Von dem Vogel fehlt nach wie vor jede Spur. Seine beiden Kameraden sind mittlerweile ebenfalls verschwunden. Die Wasseroberfläche hat sich beruhigt. Ich nehme mir vor, mich in Geduld zu üben, ein Verhalten, zu dem die Parklandschaft anstiftet; zwischen ihren dezenten und dicht bewachsenen Hügeln habe ich mich mit dieser Geduld vertraut gemacht.
Entweder hält uns das Tier alle zum Narren und ist längst irgendwo unbeobachtet an Land gegangen, oder ihm ist etwas zugestoßen. Vielleicht leben Raubfische unter der Wasseroberfläche, und ein solcher hat sich die Ente ganz einfach geschnappt, als diese, nichts ahnend, in eine Alge beißen wollte. Möglicherweise ist eine bislang unbekannte, eine unberechenbare Fischart aus den Abfällen, die Parkbesucher unvorsichtiger Weise in den Zierteich geworfen haben, hervorgegangen. Und diese sorgt nunmehr dafür, dass immer wieder ein Wasservogel verschwindet. Am Ende gehören diese brutalen Übergriffe bereits so sehr zum Alltag, dass die Gefährten des unglücklichen Vogels kaum eine Träne über den Verlust ihres Kameraden vergießen.
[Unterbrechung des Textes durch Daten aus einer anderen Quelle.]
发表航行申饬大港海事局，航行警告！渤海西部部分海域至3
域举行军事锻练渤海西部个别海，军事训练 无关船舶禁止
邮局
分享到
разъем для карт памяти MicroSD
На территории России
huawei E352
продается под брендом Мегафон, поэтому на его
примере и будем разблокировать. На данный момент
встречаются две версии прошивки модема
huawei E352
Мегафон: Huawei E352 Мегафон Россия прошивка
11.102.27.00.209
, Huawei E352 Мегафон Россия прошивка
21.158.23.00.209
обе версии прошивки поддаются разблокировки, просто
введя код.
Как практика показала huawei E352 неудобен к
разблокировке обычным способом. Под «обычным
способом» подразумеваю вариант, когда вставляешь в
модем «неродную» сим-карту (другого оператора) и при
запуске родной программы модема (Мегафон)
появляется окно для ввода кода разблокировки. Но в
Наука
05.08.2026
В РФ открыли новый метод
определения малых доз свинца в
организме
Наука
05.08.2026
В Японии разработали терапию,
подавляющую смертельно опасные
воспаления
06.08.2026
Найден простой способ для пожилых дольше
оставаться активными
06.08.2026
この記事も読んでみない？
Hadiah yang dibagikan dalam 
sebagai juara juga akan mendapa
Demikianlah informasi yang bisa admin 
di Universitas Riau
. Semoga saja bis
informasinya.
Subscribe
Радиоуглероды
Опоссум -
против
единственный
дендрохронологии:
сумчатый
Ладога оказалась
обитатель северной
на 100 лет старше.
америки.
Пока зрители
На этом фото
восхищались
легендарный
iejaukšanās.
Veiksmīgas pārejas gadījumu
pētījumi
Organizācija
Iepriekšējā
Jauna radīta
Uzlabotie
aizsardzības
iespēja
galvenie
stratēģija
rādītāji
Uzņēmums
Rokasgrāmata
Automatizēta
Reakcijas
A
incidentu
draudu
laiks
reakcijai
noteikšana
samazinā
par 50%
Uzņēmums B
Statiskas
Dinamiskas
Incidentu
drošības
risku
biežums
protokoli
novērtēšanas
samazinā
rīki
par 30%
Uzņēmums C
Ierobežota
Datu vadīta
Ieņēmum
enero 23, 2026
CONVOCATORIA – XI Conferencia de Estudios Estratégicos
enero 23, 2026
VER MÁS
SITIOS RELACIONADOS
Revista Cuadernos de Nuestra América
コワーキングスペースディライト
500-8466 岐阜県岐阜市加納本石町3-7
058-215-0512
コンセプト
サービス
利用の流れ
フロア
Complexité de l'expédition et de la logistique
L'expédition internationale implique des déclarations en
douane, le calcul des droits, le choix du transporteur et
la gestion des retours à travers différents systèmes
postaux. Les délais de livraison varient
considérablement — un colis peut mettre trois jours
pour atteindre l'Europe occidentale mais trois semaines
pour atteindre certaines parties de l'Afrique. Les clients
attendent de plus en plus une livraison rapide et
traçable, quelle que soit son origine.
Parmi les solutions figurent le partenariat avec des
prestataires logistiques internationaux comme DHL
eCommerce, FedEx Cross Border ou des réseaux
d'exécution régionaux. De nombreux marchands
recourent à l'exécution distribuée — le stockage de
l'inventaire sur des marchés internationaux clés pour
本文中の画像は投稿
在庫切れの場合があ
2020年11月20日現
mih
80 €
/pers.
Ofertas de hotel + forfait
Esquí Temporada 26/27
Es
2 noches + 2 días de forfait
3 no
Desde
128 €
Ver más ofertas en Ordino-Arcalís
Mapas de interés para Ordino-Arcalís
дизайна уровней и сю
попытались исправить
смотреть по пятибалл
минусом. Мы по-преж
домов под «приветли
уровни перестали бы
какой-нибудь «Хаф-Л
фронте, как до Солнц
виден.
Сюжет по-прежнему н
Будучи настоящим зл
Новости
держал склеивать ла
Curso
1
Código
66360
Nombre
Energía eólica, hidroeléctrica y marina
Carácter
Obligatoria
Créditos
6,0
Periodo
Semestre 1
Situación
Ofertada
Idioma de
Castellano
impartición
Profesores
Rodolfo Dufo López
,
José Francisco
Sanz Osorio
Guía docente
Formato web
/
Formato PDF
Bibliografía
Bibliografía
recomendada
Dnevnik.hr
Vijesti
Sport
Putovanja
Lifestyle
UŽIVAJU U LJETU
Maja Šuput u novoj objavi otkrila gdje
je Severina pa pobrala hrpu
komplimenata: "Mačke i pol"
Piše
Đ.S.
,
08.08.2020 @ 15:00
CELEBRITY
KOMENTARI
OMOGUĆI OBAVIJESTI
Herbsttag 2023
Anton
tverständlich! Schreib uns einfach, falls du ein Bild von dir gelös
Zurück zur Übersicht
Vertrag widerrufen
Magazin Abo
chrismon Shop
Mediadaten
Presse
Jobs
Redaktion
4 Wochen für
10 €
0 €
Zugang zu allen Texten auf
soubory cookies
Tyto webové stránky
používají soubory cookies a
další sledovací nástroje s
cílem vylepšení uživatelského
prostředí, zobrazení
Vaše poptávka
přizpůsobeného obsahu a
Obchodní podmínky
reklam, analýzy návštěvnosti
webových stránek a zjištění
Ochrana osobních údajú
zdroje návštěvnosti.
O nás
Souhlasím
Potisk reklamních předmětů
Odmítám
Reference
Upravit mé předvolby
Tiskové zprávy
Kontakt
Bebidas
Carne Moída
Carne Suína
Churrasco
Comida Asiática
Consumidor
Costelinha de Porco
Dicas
Bestenfalls bedanken sie sich mittels der wie beiläufig um die Stelle seines Verschwindens gezogenen Kreise, weil es genauso gut einen von ihnen hätte erwischen können.
Die Wahrheit liegt natürlich irgendwo dazwischen. Weder ist so ein Tier imstande, mich zu überlisten, noch finden in diesem Teich derartige Massaker statt. Es gibt eine nachvollziehbare Erklärung, und die wird sich mir erschließen, weil mir die dafür notwendige Eigenschaft zur Verfügung steht: Geduld.

Wichtig ist, sich nicht vom Weg abbringen zu lassen. Für die Menschen in meiner Umgebung hat sich nichts geändert. Ich trete nach wie vor jeden Morgen den Schulweg an. Ordentlich gekleidet und ausgestattet mit meiner vollgepackten Schultasche verlasse ich das Haus, in dem sich die Wohnung meiner Eltern befindet.
Ich habe all jene Unterlagen eingepackt, die ich an diesem Schultag benötigen würde, wobei ich über etwaige Änderungen im Unterrichtsplan natürlich nicht informiert bin. Außerdem habe ich seit dem Tag, an dem ich von der Schule gewiesen wurde, nichts mehr in meine Hefte eingetragen. Wie ich es seit Jahren gewohnt bin, nehme ich den Abgang zur U-Bahn, bleibe an manchen Morgen vor dem Zeitungskiosk, an anderen vor dem Stand mit Süßigkeiten stehen. Erst ab diesem Zeitpunkt verhalte ich mich seit einigen Monaten anders als zuvor, denn ich benütze die Menge, um mich in ihrer Unübersichtlichkeit zu verlieren. Ich mache das so, dass niemandem – es sei denn, er wäre extra auf mich angesetzt – etwas auffällt. In der Folge nehme ich dann nicht die U-Bahnlinie, die mich jahrelang zur Schule gebracht hat und auch nicht jene, die zum Einkaufszentrum führt, sondern ich fahre an den Stadtrand, um im Park spazieren zu gehen.
Kurz nach Mittag kehre ich wieder heim, wobei ich mich bemühe, an der U-Bahnstation wie zufällig unter den Fahrgästen aufzutauchen. Ich mache einen ausgelassenen und durchwegs fröhlichen Eindruck, als wäre ich erleichtert, einen teils anstrengenden, teils langweiligen Schultag hinter mich gebracht zu haben. Das Wurstbrot, das meine Mutter mir in der Früh mitgegeben hat, habe ich im Laufe des Vormittags gegessen.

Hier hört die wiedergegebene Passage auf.